As underprivileged teens go, Aaron's got it pretty good. His mother has a steady job, often earning a bonus as employee of the month. She's didn't graduate from high school herself but is determined to do what she can to make sure her son does. She's enlisted the support of my family and another and calls on us to help her navigate the system. And what a system it is.
Last year Evanston Township High School eliminated a separate honors track for the highest achieving freshmen and required all freshman to take the same humanities class, with an opportunity for all students to earn honors credit. That is, all students achieving at or above the 40th percentile. The students who struggle the most with reading and writing were in a separate track "with support". While upper middle class parents wrung their hands over whether or not their children would be sufficiently challenged in a mixed honors class, I discovered the other ETHS.

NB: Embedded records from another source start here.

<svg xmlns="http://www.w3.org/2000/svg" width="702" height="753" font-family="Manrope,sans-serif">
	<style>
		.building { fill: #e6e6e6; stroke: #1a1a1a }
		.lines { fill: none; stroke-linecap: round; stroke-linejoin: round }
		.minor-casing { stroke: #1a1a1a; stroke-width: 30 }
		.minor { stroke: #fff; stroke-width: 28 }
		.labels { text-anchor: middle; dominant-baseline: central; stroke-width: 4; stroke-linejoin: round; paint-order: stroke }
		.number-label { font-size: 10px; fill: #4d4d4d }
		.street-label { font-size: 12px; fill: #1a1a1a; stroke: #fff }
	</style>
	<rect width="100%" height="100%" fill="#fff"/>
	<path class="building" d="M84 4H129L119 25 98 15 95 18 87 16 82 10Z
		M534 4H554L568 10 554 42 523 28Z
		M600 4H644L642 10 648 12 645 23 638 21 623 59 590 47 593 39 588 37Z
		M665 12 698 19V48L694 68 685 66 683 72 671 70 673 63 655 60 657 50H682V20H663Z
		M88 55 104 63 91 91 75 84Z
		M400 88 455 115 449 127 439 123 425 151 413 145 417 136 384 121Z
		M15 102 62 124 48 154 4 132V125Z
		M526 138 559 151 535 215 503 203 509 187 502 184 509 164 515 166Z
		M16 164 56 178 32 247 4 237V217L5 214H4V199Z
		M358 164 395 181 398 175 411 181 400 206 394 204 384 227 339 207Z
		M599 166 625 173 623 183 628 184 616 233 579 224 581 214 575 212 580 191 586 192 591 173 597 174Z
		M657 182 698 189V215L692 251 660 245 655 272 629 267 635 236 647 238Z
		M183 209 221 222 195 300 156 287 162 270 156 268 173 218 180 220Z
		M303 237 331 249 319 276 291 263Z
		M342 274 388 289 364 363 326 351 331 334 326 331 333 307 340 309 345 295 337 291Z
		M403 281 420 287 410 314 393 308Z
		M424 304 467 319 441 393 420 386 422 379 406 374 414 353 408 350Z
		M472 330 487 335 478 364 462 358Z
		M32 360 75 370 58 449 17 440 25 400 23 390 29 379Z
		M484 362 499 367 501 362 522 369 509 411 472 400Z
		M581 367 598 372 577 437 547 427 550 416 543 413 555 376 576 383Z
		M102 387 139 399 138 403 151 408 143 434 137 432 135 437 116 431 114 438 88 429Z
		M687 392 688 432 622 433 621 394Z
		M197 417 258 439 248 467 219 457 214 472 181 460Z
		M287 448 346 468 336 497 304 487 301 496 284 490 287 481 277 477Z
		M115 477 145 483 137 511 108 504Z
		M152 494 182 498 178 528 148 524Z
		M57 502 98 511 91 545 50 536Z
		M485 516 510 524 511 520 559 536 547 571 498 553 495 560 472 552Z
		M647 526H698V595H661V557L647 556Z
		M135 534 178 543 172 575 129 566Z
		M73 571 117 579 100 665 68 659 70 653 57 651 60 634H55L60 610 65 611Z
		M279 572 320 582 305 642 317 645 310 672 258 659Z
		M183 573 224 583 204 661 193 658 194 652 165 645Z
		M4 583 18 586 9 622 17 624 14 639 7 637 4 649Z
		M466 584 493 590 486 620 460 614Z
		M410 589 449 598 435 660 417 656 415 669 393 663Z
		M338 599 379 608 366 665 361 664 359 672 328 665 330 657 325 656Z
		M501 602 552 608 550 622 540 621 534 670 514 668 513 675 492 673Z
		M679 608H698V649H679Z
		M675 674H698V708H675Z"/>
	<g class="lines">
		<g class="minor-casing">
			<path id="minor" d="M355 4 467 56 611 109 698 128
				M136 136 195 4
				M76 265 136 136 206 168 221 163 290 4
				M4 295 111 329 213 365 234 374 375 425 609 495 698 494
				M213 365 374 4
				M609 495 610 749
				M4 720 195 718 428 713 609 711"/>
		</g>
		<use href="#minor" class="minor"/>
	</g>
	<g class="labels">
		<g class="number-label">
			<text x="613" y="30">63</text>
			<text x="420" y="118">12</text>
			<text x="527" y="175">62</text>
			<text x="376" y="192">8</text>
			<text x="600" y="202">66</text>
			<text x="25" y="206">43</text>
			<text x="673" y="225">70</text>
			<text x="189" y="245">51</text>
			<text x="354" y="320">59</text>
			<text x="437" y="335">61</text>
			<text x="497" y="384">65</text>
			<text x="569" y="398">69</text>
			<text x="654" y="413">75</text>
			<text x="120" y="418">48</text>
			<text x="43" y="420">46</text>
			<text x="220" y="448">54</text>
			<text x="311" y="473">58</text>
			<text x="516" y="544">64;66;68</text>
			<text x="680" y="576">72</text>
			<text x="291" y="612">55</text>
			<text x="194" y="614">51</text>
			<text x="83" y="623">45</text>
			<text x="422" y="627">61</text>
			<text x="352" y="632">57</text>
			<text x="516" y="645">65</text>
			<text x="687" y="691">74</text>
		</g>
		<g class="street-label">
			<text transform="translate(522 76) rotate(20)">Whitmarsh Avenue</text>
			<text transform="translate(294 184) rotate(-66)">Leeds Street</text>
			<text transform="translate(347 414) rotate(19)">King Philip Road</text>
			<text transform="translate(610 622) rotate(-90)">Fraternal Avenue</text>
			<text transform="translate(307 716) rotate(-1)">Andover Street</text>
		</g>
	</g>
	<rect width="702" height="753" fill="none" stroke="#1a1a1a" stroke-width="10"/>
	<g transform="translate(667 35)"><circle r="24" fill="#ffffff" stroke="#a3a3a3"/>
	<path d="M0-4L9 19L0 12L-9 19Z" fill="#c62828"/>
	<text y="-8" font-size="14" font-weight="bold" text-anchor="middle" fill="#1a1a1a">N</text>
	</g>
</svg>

Aaron's entire schedule was built around "support" and yet it didn't take me long to learn how weak those supports really are. In October I attended parent teacher conferences and spoke with his teachers, each of whom clearly knew Aaron and cared about his progress. The problem is, there's no coordination between the teachers of different subjects. Although they knew how he was doing in their own classroom, the reading teacher who was considering recommending he pass out of reading didn't know that he was failing English - because he wasn't reading.
I was learning that a parent or guardian has to ask the right questions to get the information that the teachers hesitate to volunteer: Can Aaron read?